Together, they made one hell of a team.
It felt good to have her at his side in such a way, to have her strength aligned to and augmenting his own. He could only hope he did half as much for her. Because for the first time in his existence, Titus knew he needed a woman—but he was rawly conscious that the need might not be reciprocated.
He felt like a pup, waiting for her every call or message.
Then one day she sent a message that sheared ice through his veins.
Titus, we’ve found another infected angel.
Sharine should’ve expected this. The first infected angel had gone north for a reason—from all they’d been able to divine from their conversation with the survivor, the angel had retained a limited sense of reason until the final break from sanity. It was safe to assume he’d been more rational at the start.
As he’d been part of Charisemnon’s inner court, he’d also have known the battle was taking place in the other direction. While the border was no longer a political fact, the north remained safer if you wished to hide. Until now, Titus’s people had focused on the more badly overrun southern side of the continent.
It was Ozias who’d found this infected angel, her sharp eyes spotting the primary wing feathers of an angel lying outside a small cabin in the middle of nowhere. In angelkind, primary feathers didn’t shed in the same regular fashion as other feathers. For the majority of angels, it took a long time for a damaged primary feather to grow back, and the feathers on the ground were each the same shade of charcoal gray. They belonged to a single angel. For one of their kind to have lost that many . . .
“I’m going to check if we have a wounded angel,” Ozias had said, the sun a glow against the left side of her face, her features exposed because she’d braided her hair at the sides before pulling the rest of her curls into a tight bun. “Everyone else, stay up here.”
Sharine had disagreed. “Ozias,” she’d said softly, “there’s another possibility.”
The spymaster’s pupils had dilated before she gave a small nod. “Lady, I’d be grateful for your assistance.”
The two of them had landed together, but Ozias had insisted on going first. Inside the cabin was an angel; he lay on a cot pushed against one wall of the small and sparsely furnished space. The cot was narrow and obviously not built for an angelic body, but the angel who lay within it was beyond caring about that. He was flushed, his body hot with fever, and his eyes unseeing.
Under the brown of his skin crawled patches of green-black.
Sharine thought back to how the surviving villager had described the angel who’d attacked their settlement: His skin was like a bruise almost all over and it was peeling away in places, shriveled in others.
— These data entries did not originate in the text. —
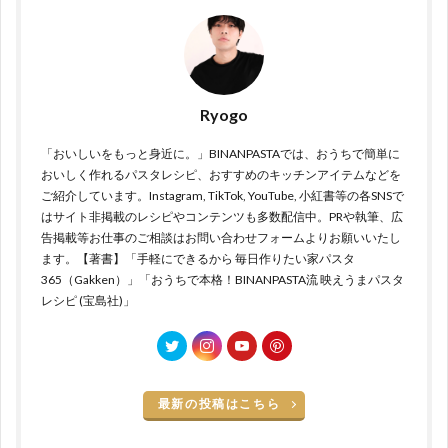
Ryogo
「おいしいをもっと身近に。」BINANPASTAでは、おうちで簡単に
おいしく作れるパスタレシピ、おすすめのキッチンアイテムなどを
ご紹介しています。Instagram, TikTok, YouTube, 小紅書等の各SNSで
はサイト非掲載のレシピやコンテンツも多数配信中。PRや執筆、広
告掲載等お仕事のご相談はお問い合わせフォームよりお願いいたし
ます。【著書】「手軽にできるから 毎日作りたい家パスタ
365（Gakken）」「おうちで本格！BINANPASTA流 映えうまパスタ
レシピ (宝島社)」
最新の投稿はこちら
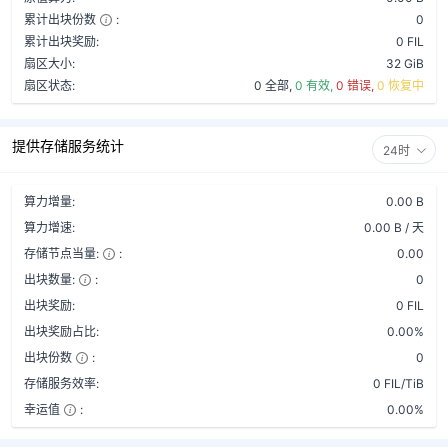
累计出块份数
:
0
累计出块奖励:
0 FIL
扇区大小:
32 GiB
扇区状态:
0 全部,
0 有效,
0 错误,
0 恢复中
提供存储服务统计
24时
算力增量:
0.00 B
算力增速:
0.00 B / 天
存储节点当量:
:
0.00
出块数量:
:
0
出块奖励:
0 FIL
出块奖励占比:
0.00%
出块份数
:
0
存储服务效率:
0 FIL/TiB
幸运值
:
0.00%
His fingers were hooked, his nails like claws, and it seemed as if his tongue was rotting green, his lips too plump and red.
The angel on the cot looked relatively healthy in comparison, if the word could be used in this context—as if the infection hadn’t advanced as deep. Despite that, he showed no awareness of their presence, one of his arms hanging limply over this side of the cot. One wing was the same, the other crushed under his back.
When Sharine looked around the cabin, she spotted something that had her last meal threatening to rise from her stomach. “Unless I’m very wrong, that was his food source.”